:: YOUR ASSIGNMENT ::
The answer must be every line from the entries below that includes "labels".

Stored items
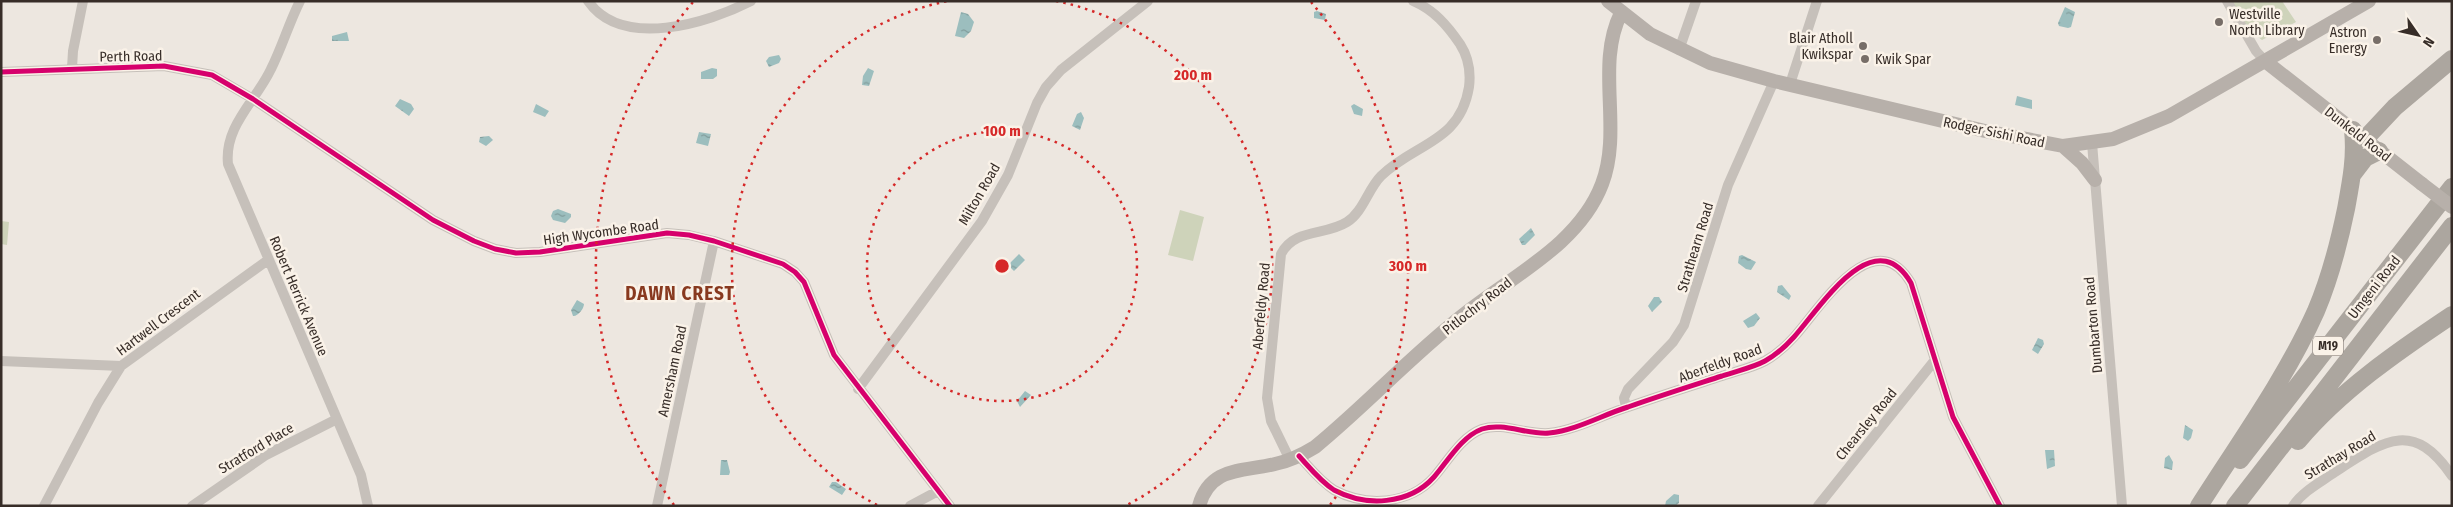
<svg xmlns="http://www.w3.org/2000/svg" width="2453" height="507" font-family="'Fira Sans Condensed',sans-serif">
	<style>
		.green { fill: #ced3ba }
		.water { fill: url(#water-ripples) }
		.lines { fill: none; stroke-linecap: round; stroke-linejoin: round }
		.street { stroke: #c6c0ba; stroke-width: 10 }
		.secondary { stroke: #b7b0aa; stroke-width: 14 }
		.highway { stroke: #aca69f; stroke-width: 18 }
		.secondary-bridge { stroke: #b7b0aa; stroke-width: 14 }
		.cycleway-casing { stroke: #faf2e8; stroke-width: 8 }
		.cycleway { stroke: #d6006c; stroke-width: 5 }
		.ring { fill: none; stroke: #d62828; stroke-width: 2.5; stroke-dasharray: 2.5 5 }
		.poi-dot { fill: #776e68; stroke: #faf2e8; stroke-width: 2 }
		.labels { text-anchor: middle; stroke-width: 5; stroke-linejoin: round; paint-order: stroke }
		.shield { fill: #faf2e8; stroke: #726862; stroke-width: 1 }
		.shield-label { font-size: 12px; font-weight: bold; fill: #372d28 }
		.poi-label { font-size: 14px; fill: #372d28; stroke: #faf2e8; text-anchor: start }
		.street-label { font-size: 14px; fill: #372d28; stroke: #faf2e8 }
		.district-label { font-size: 19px; font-weight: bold; letter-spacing: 1px; fill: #88391f; stroke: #faf2e8 }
		.centre { fill: #d62828; stroke: #faf2e8; stroke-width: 2.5 }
		.ring-label { font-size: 15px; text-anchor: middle; font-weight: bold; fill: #d62828; stroke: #faf2e8; stroke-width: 5; stroke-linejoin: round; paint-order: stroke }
	</style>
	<defs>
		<pattern id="water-ripples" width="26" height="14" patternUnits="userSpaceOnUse" patternTransform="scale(1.25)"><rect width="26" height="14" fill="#9cbebe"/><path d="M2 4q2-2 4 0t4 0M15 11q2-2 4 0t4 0" fill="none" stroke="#809b9a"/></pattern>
	</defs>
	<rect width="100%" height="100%" fill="#ede7e0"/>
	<path class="green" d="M2227,1H2282L2296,22L2262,40L2239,22Z
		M1180,210L1204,217L1193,261L1168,255Z
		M1,221L9,222L7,245L1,244Z"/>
	<path class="water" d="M2065,7L2075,12L2071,27L2068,28L2059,26L2058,23Z
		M1317,11L1326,14L1325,20L1314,18V12Z
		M961,12L968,14L974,22L971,31L964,38L955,36Z
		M347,32L349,41H332V36Z
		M779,55L781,59L779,63L769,67L766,61L769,57Z
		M712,68L717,69V76L713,79H701V72Z
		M868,68L874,71L869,86L862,85L863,76Z
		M2017,96L2032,100V109L2015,105Z
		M400,99L411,104L414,109L409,116L395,106Z
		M536,104L549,111L545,117L533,112Z
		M1354,104L1363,109L1362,116L1354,114L1351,106Z
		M1081,112L1084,118L1080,130L1072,126L1077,114Z
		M699,132L711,134L708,146L696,143Z
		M489,136L493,140L486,146L479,142L480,137Z
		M558,209L571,214V217L565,223L553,220L551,216L553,211Z
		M1531,228L1535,235L1525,245H1522L1519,239Z
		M1019,254L1025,260L1014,271L1008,265Z
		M1742,255L1756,262L1751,270L1746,269L1738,263L1739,256Z
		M1782,285L1791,296L1789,300L1777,292L1778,286Z
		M1654,297H1659L1662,302L1652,312L1648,306Z
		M577,300L584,304C584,309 577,317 573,316L571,310Z
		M1756,313L1760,318L1754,326L1748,328L1743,321Z
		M2038,338L2043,340L2044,344L2038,354L2032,350Z
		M1025,391L1031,395L1020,407L1017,401Z
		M2185,425L2193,430L2191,438L2188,441L2183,438Z
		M2045,450H2054L2055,466L2047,469Z
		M2169,455L2173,462L2172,470L2164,468L2165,458Z
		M721,460H727L730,472L729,475H720Z
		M832,482H836L846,489L842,495L829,487Z
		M1674,494L1679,495V503L1675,506H1665L1666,501Z"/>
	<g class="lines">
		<path class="street" d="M300,1C289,23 282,47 271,69C256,101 224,126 228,164L361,475L368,506
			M588,1C622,50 708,23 751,1
			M2227,1L2256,51L2265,61
			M1679,50L1696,1
			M72,68L73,51L83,1
			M1,72L164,66L212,75L253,99L433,220L474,241L495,249L516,253L540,252L667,233L689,235L714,241L783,264L795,272L804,282L834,355L950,506
			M1790,84L1817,1
			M2092,143L2122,506
			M1,361L121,366
			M858,389L982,221L1008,175L1037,103L1046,87L1061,70L1148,1
			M1626,407L1624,398L1628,389L1673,342L1684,325L1728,185L1774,81
			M1299,456C1310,468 1320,481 1334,490C1366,507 1409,505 1434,477C1448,461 1461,437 1482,429C1503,422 1527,435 1549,433C1577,430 1602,415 1628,407C1659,396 1691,386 1722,376C1736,371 1752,368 1765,361C1776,355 1785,347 1794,337C1820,308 1874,220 1911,283L1953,417L2000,506
			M1290,460L1271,421L1267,398L1281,254C1295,228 1325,236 1347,222C1363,212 1368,189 1381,176C1414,143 1460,143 1469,87C1471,71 1469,58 1460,44C1447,25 1434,10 1413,1
			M44,506L98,403L121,366L268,260
			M192,506L266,455L337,419
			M657,506L714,241
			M910,506L938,491
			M1818,506L1935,360
			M2293,506C2303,491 2321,482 2335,472C2383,441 2413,418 2452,476"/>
		<path class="secondary" d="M1608,1L1650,34L1710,63L1774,81L1985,131L2063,146L2113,139L2169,116L2369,1
			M2265,61L2422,184
			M2063,146L2082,163L2095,180
			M1199,506C1210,466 1243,472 1275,464C1290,461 1302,455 1315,447C1365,406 1410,357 1462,316C1510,277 1579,245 1602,184C1623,129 1595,65 1621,13"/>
		<path class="highway" d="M2365,139L2395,107L2452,59
			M2352,175L2365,158L2379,151
			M2298,441C2340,391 2398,351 2452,315
			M2240,460L2452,187
			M2199,506C2239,443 2286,378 2316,311C2330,278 2339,243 2346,209C2351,182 2356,157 2353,130
			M2235,506L2452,226"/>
		<path class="secondary-bridge" d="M2422,184L2452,207"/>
		<g class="cycleway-casing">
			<path id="cycleway" d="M1,72L164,66L212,75L253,99L433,220L474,241L495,249L516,253L540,252L667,233L689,235L714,241L783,264L795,272L804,282L834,355L950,506
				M1299,456C1310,468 1320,481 1334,490C1366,507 1409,505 1434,477C1448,461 1461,437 1482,429C1503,422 1527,435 1549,433C1577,430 1602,415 1628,407C1659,396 1691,386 1722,376C1736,371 1752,368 1765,361C1776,355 1785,347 1794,337C1820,308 1874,220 1911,283L1953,417L2000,506"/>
		</g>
		<use href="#cycleway" class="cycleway"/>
	</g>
	<g class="ring">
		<circle cx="1002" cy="266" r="135"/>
		<path d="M877 505A270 270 0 0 1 948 1M1056 1A270 270 0 0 1 1127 505"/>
		<path d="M674 505A406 406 0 0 1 693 2M1311 2A406 406 0 0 1 1330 505"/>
	</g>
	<g class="poi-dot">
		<circle cx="2219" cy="22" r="5"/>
		<circle cx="2377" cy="40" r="5"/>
		<circle cx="1863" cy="46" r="5"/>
		<circle cx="1865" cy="59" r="5"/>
	</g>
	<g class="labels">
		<rect class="shield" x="2313" y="336.5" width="30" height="19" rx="4"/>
		<g class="shield-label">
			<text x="2328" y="350">M19</text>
		</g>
		<g class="poi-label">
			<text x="2229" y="19">Westville<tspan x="2229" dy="16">North Library</tspan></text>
			<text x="2367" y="37" text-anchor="end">Astron<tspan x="2367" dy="16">Energy</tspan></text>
			<text x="1853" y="43" text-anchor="end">Blair Atholl<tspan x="1853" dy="16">Kwikspar</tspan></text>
			<text x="1875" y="64">Kwik Spar</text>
		</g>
		<g class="street-label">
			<text transform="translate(131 56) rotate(-1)" y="5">Perth Road</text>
			<text transform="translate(1994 132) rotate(12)" y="5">Rodger Sishi Road</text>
			<text transform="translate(2358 134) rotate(38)" y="5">Dunkeld Road</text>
			<text transform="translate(979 194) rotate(-60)" y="5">Milton Road</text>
			<text transform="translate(601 232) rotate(-8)" y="5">High Wycombe Road</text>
			<text transform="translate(1695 247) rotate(-73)" y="5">Strathearn Road</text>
			<text transform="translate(2374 287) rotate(-52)" y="5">Umgeni Road</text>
			<text transform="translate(299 296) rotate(67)" y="5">Robert Herrick Avenue</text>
			<text transform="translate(1261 306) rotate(-85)" y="5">Aberfeldy Road</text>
			<text transform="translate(1477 306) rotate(-38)" y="5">Pitlochry Road</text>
			<text transform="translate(158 322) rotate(-37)" y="5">Hartwell Crescent</text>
			<text transform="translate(2093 325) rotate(-95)" y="5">Dumbarton Road</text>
			<text transform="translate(1720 363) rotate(-20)" y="5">Aberfeldy Road</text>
			<text transform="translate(672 371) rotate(-78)" y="5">Amersham Road</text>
			<text transform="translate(1866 424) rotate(-51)" y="5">Chearsley Road</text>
			<text transform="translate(256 448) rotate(-31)" y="5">Stratford Place</text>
			<text transform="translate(2340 455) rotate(-31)" y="5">Strathay Road</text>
		</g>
		<g class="district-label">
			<text x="680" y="300">DAWN CREST</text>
		</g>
	</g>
	<circle cx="1002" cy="266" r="8" class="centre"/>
	<g class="ring-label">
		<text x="1193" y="80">200 m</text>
		<text x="1002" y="136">100 m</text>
		<text x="1408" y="271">300 m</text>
	</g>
	<rect width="2453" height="507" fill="none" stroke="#372d28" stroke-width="5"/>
	<g transform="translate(2418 35) rotate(124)" stroke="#faf2e8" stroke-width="4" paint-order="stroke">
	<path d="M0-4L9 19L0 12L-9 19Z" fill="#372d28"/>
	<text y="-8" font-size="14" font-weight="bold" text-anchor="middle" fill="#372d28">N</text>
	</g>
</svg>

:: ANSWER BOX ::
		.labels { text-anchor: middle; stroke-width: 5; stroke-linejoin: round; paint-order: stroke }
	<g class="labels">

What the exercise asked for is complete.